Exercise brief - Your task is to output the data exactly as it stands.

Stored data -
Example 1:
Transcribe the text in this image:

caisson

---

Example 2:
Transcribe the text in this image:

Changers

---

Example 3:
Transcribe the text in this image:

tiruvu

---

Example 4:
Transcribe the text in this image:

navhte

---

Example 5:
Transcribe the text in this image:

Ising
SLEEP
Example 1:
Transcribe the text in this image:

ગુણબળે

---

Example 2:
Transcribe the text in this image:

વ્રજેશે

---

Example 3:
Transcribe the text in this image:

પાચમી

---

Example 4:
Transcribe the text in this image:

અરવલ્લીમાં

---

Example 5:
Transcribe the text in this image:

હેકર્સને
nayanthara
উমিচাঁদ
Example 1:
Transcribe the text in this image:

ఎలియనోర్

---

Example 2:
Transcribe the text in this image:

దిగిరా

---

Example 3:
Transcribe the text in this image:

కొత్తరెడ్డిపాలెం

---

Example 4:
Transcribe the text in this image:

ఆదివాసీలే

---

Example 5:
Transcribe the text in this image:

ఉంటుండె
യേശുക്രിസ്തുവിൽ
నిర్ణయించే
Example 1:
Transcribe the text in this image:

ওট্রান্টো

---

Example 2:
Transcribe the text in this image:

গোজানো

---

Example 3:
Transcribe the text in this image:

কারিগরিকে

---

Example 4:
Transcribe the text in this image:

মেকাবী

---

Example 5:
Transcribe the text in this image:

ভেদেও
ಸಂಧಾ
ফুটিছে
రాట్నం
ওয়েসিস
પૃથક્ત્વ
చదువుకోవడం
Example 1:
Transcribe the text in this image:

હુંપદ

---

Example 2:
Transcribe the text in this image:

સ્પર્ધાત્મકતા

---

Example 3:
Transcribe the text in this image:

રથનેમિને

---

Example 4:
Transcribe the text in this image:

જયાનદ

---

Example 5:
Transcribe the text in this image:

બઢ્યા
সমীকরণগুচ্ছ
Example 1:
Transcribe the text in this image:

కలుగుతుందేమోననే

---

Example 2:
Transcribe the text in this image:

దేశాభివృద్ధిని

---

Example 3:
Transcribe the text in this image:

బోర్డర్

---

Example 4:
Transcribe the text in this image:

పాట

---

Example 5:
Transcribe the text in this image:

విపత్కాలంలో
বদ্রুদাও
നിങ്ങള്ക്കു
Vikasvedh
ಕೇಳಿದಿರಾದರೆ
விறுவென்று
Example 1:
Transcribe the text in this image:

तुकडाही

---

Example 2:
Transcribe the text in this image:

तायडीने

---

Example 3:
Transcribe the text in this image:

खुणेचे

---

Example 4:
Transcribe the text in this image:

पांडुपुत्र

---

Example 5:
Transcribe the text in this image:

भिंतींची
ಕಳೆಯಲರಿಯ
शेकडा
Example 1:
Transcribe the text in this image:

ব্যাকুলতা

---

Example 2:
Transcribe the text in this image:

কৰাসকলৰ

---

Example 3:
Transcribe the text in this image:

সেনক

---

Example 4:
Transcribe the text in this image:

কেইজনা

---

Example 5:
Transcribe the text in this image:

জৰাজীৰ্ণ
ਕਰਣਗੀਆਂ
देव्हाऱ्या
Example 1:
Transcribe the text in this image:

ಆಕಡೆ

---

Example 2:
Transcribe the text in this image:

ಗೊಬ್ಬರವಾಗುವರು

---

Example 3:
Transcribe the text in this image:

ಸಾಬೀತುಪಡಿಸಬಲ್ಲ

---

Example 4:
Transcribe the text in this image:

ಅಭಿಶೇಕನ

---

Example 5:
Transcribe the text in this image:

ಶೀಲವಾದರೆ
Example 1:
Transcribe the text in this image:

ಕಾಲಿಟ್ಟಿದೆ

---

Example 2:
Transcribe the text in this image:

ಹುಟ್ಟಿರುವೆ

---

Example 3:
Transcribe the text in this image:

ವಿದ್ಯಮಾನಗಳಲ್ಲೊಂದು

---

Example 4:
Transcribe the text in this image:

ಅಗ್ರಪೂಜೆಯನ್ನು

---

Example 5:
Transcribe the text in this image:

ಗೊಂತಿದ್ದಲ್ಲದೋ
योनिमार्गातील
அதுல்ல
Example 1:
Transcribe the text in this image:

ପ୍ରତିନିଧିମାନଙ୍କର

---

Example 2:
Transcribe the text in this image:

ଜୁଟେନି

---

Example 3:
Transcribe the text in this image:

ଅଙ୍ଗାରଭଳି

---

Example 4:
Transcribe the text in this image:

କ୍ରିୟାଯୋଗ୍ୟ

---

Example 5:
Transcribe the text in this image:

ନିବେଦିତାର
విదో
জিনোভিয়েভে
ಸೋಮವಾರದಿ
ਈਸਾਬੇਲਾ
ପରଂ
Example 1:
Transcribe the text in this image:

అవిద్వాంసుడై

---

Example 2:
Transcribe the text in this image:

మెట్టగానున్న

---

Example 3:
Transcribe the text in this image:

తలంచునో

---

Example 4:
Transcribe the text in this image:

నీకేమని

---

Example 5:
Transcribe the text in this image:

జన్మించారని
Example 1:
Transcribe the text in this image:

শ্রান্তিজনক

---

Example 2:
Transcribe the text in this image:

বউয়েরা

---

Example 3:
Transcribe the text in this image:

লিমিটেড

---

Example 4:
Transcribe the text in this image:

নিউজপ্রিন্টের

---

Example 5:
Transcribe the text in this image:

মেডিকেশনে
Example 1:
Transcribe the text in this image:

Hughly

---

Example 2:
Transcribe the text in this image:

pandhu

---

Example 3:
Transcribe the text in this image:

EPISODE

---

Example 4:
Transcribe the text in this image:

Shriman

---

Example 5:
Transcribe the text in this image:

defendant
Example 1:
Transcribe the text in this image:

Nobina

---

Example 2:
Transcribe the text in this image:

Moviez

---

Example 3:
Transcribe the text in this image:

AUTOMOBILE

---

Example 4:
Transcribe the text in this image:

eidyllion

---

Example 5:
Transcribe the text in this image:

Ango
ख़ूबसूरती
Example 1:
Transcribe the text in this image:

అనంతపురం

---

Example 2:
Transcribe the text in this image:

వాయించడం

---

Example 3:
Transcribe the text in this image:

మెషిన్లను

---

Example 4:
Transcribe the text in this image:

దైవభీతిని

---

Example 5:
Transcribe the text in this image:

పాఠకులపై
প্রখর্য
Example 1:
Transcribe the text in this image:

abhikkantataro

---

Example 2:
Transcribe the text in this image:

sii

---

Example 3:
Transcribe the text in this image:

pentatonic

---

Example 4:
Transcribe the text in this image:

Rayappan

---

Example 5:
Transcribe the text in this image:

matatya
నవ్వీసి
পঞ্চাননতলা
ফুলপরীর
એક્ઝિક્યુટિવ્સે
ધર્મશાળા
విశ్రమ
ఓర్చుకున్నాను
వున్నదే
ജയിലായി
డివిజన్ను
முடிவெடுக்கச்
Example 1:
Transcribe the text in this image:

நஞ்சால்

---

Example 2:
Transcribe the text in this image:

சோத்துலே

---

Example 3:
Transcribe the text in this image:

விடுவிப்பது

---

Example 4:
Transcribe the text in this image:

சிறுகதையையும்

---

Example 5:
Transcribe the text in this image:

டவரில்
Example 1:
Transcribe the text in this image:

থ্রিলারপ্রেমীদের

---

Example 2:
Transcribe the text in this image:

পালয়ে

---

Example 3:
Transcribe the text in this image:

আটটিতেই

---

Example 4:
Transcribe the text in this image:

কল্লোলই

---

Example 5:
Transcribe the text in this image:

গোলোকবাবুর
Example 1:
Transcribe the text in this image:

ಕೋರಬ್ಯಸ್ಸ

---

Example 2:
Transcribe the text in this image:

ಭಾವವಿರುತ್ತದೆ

Output of the exercise -
Example 1:
Transcribe the text in this image:

caisson

---

Example 2:
Transcribe the text in this image:

Changers

---

Example 3:
Transcribe the text in this image:

tiruvu

---

Example 4:
Transcribe the text in this image:

navhte

---

Example 5:
Transcribe the text in this image:

Ising
SLEEP
Example 1:
Transcribe the text in this image:

ગુણબળે

---

Example 2:
Transcribe the text in this image:

વ્રજેશે

---

Example 3:
Transcribe the text in this image:

પાચમી

---

Example 4:
Transcribe the text in this image:

અરવલ્લીમાં

---

Example 5:
Transcribe the text in this image:

હેકર્સને
nayanthara
উমিচাঁদ
Example 1:
Transcribe the text in this image:

ఎలియనోర్

---

Example 2:
Transcribe the text in this image:

దిగిరా

---

Example 3:
Transcribe the text in this image:

కొత్తరెడ్డిపాలెం

---

Example 4:
Transcribe the text in this image:

ఆదివాసీలే

---

Example 5:
Transcribe the text in this image:

ఉంటుండె
യേശുക്രിസ്തുവിൽ
నిర్ణయించే
Example 1:
Transcribe the text in this image:

ওট্রান্টো

---

Example 2:
Transcribe the text in this image:

গোজানো

---

Example 3:
Transcribe the text in this image:

কারিগরিকে

---

Example 4:
Transcribe the text in this image:

মেকাবী

---

Example 5:
Transcribe the text in this image:

ভেদেও
ಸಂಧಾ
ফুটিছে
రాట్నం
ওয়েসিস
પૃથક્ત્વ
చదువుకోవడం
Example 1:
Transcribe the text in this image:

હુંપદ

---

Example 2:
Transcribe the text in this image:

સ્પર્ધાત્મકતા

---

Example 3:
Transcribe the text in this image:

રથનેમિને

---

Example 4:
Transcribe the text in this image:

જયાનદ

---

Example 5:
Transcribe the text in this image:

બઢ્યા
সমীকরণগুচ্ছ
Example 1:
Transcribe the text in this image:

కలుగుతుందేమోననే

---

Example 2:
Transcribe the text in this image:

దేశాభివృద్ధిని

---

Example 3:
Transcribe the text in this image:

బోర్డర్

---

Example 4:
Transcribe the text in this image:

పాట

---

Example 5:
Transcribe the text in this image:

విపత్కాలంలో
বদ্রুদাও
നിങ്ങള്ക്കു
Vikasvedh
ಕೇಳಿದಿರಾದರೆ
விறுவென்று
Example 1:
Transcribe the text in this image:

तुकडाही

---

Example 2:
Transcribe the text in this image:

तायडीने

---

Example 3:
Transcribe the text in this image:

खुणेचे

---

Example 4:
Transcribe the text in this image:

पांडुपुत्र

---

Example 5:
Transcribe the text in this image:

भिंतींची
ಕಳೆಯಲರಿಯ
शेकडा
Example 1:
Transcribe the text in this image:

ব্যাকুলতা

---

Example 2:
Transcribe the text in this image:

কৰাসকলৰ

---

Example 3:
Transcribe the text in this image:

সেনক

---

Example 4:
Transcribe the text in this image:

কেইজনা

---

Example 5:
Transcribe the text in this image:

জৰাজীৰ্ণ
ਕਰਣਗੀਆਂ
देव्हाऱ्या
Example 1:
Transcribe the text in this image:

ಆಕಡೆ

---

Example 2:
Transcribe the text in this image:

ಗೊಬ್ಬರವಾಗುವರು

---

Example 3:
Transcribe the text in this image:

ಸಾಬೀತುಪಡಿಸಬಲ್ಲ

---

Example 4:
Transcribe the text in this image:

ಅಭಿಶೇಕನ

---

Example 5:
Transcribe the text in this image:

ಶೀಲವಾದರೆ
Example 1:
Transcribe the text in this image:

ಕಾಲಿಟ್ಟಿದೆ

---

Example 2:
Transcribe the text in this image:

ಹುಟ್ಟಿರುವೆ

---

Example 3:
Transcribe the text in this image:

ವಿದ್ಯಮಾನಗಳಲ್ಲೊಂದು

---

Example 4:
Transcribe the text in this image:

ಅಗ್ರಪೂಜೆಯನ್ನು

---

Example 5:
Transcribe the text in this image:

ಗೊಂತಿದ್ದಲ್ಲದೋ
योनिमार्गातील
அதுல்ல
Example 1:
Transcribe the text in this image:

ପ୍ରତିନିଧିମାନଙ୍କର

---

Example 2:
Transcribe the text in this image:

ଜୁଟେନି

---

Example 3:
Transcribe the text in this image:

ଅଙ୍ଗାରଭଳି

---

Example 4:
Transcribe the text in this image:

କ୍ରିୟାଯୋଗ୍ୟ

---

Example 5:
Transcribe the text in this image:

ନିବେଦିତାର
విదో
জিনোভিয়েভে
ಸೋಮವಾರದಿ
ਈਸਾਬੇਲਾ
ପରଂ
Example 1:
Transcribe the text in this image:

అవిద్వాంసుడై

---

Example 2:
Transcribe the text in this image:

మెట్టగానున్న

---

Example 3:
Transcribe the text in this image:

తలంచునో

---

Example 4:
Transcribe the text in this image:

నీకేమని

---

Example 5:
Transcribe the text in this image:

జన్మించారని
Example 1:
Transcribe the text in this image:

শ্রান্তিজনক

---

Example 2:
Transcribe the text in this image:

বউয়েরা

---

Example 3:
Transcribe the text in this image:

লিমিটেড

---

Example 4:
Transcribe the text in this image:

নিউজপ্রিন্টের

---

Example 5:
Transcribe the text in this image:

মেডিকেশনে
Example 1:
Transcribe the text in this image:

Hughly

---

Example 2:
Transcribe the text in this image:

pandhu

---

Example 3:
Transcribe the text in this image:

EPISODE

---

Example 4:
Transcribe the text in this image:

Shriman

---

Example 5:
Transcribe the text in this image:

defendant
Example 1:
Transcribe the text in this image:

Nobina

---

Example 2:
Transcribe the text in this image:

Moviez

---

Example 3:
Transcribe the text in this image:

AUTOMOBILE

---

Example 4:
Transcribe the text in this image:

eidyllion

---

Example 5:
Transcribe the text in this image:

Ango
ख़ूबसूरती
Example 1:
Transcribe the text in this image:

అనంతపురం

---

Example 2:
Transcribe the text in this image:

వాయించడం

---

Example 3:
Transcribe the text in this image:

మెషిన్లను

---

Example 4:
Transcribe the text in this image:

దైవభీతిని

---

Example 5:
Transcribe the text in this image:

పాఠకులపై
প্রখর্য
Example 1:
Transcribe the text in this image:

abhikkantataro

---

Example 2:
Transcribe the text in this image:

sii

---

Example 3:
Transcribe the text in this image:

pentatonic

---

Example 4:
Transcribe the text in this image:

Rayappan

---

Example 5:
Transcribe the text in this image:

matatya
నవ్వీసి
পঞ্চাননতলা
ফুলপরীর
એક્ઝિક્યુટિવ્સે
ધર્મશાળા
విశ్రమ
ఓర్చుకున్నాను
వున్నదే
ജയിലായി
డివిజన్ను
முடிவெடுக்கச்
Example 1:
Transcribe the text in this image:

நஞ்சால்

---

Example 2:
Transcribe the text in this image:

சோத்துலே

---

Example 3:
Transcribe the text in this image:

விடுவிப்பது

---

Example 4:
Transcribe the text in this image:

சிறுகதையையும்

---

Example 5:
Transcribe the text in this image:

டவரில்
Example 1:
Transcribe the text in this image:

থ্রিলারপ্রেমীদের

---

Example 2:
Transcribe the text in this image:

পালয়ে

---

Example 3:
Transcribe the text in this image:

আটটিতেই

---

Example 4:
Transcribe the text in this image:

কল্লোলই

---

Example 5:
Transcribe the text in this image:

গোলোকবাবুর
Example 1:
Transcribe the text in this image:

ಕೋರಬ್ಯಸ್ಸ

---

Example 2:
Transcribe the text in this image:

ಭಾವವಿರುತ್ತದೆ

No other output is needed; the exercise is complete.